How many vehicles are there on Earth?

We’d ask you to guess, except the headline above gives away the answer.

According to industry trade journal Ward’s, which added up both reported vehicle registrations and historical trends, the total crossed 1 billion sometime last year.

The vehicles include passenger cars, light-, medium-, and heavy-duty trucks, and buses, but not off-road or heavy construction vehicles.

The total at the end of 2009 was about 980 million, and with strong growth in emerging regions–particularly China, now by far the world’s biggest car market–the number powered past the 1-billion mark sometime last summer.

Most analysts feel the Chinese car market is on track to cross 20 million units per year within a few years, possibly reaching as high as 40 million per year by the end of the current decade. That would be three times the size of the U.S. market, in which virtually all sales are replacements for existing vehicles.

China still has far fewer vehicles per person than Western countries. With 1.3 billion of the world’s almost 7 billion residents, it now has 78 million vehicles, but an ownership rate of just 1 car per 17.2 people.

That leaves a lot of room for growth; if China were to equal the U.S. ownership rate, it would hold 1 billion cars all by itself.

Other growth markets include India and Brazil. In India, the ownership rate is just 1 car per 56.3 residents–a third that of China.

The U.S., by contrast, is a mature market with the highest rate of cars per person anywhere: 1 car for every 1.3 people, or three cars for every four U.S. residents.

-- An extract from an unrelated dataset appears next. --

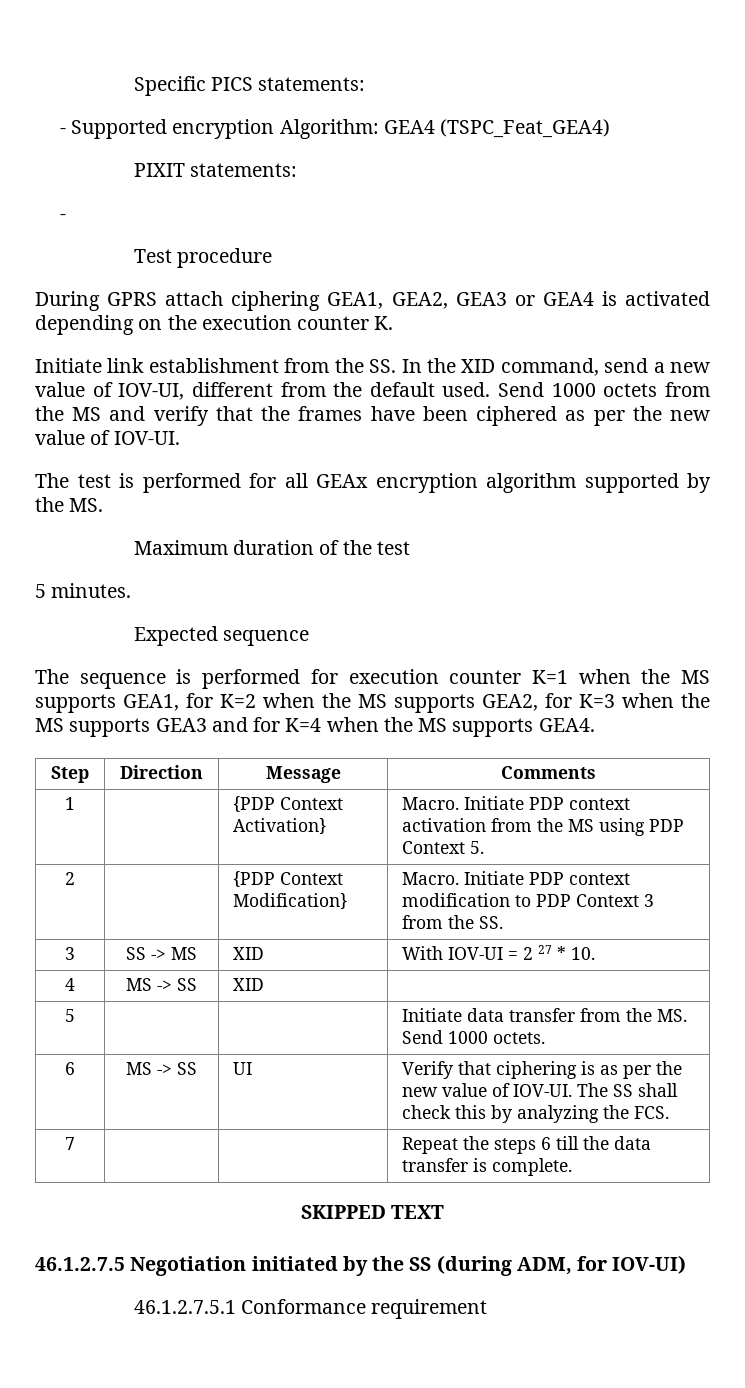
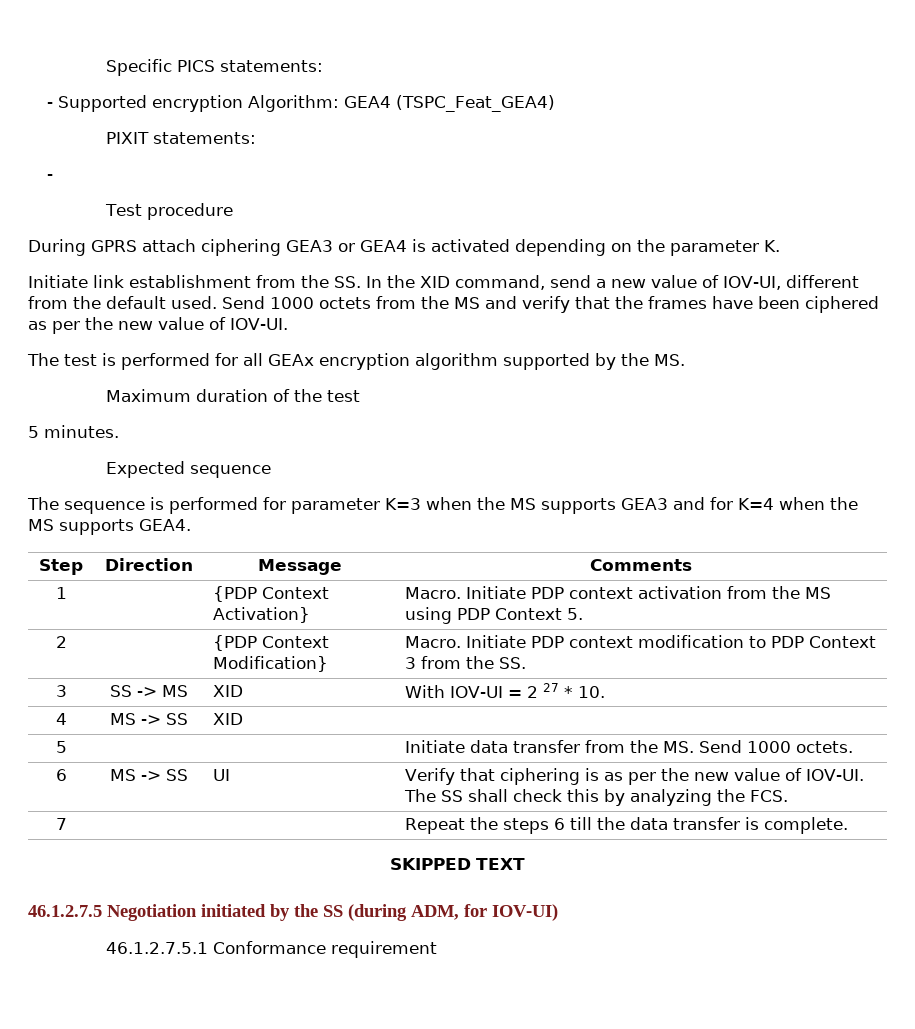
[327,292,448,309] GEA1, GEA2, -> (281, 247) none
[201,315,370,330] execution counter -> [670,240,759,256] parameter
[348,669,710,684] [35,693,572,713] execution counter K=1 when the MS supports GEA1, for K=2 when the MS supports GEA2, for -> [291,498,380,514] parameter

Its vehicle population of 240 million has stayed steady or fallen slightly since the start of the 2008 recession.

Italy is next, followed by a virtual tie among Japan, the U.K., and France.

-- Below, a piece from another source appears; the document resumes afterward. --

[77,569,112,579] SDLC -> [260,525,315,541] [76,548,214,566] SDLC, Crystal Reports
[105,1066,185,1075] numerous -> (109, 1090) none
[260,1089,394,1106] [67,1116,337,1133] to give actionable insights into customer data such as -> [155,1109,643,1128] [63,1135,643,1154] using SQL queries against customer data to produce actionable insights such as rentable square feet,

Just 40 years ago, in 1970, the world total was only a quarter of a billion vehicles–a number that took 85 years to achieve.

The 1970 total doubled in just 16 years, to 500,000,000 by 1986. It took 24 more years to double again, to the current 1 billion.

By some projections, the world could house as many as 2.5 billion vehicles by 2050.

And how to mitigate the enormous environmental impact of such a large “car parc,” as it’s known among global planners, is … to say the least … a challenge.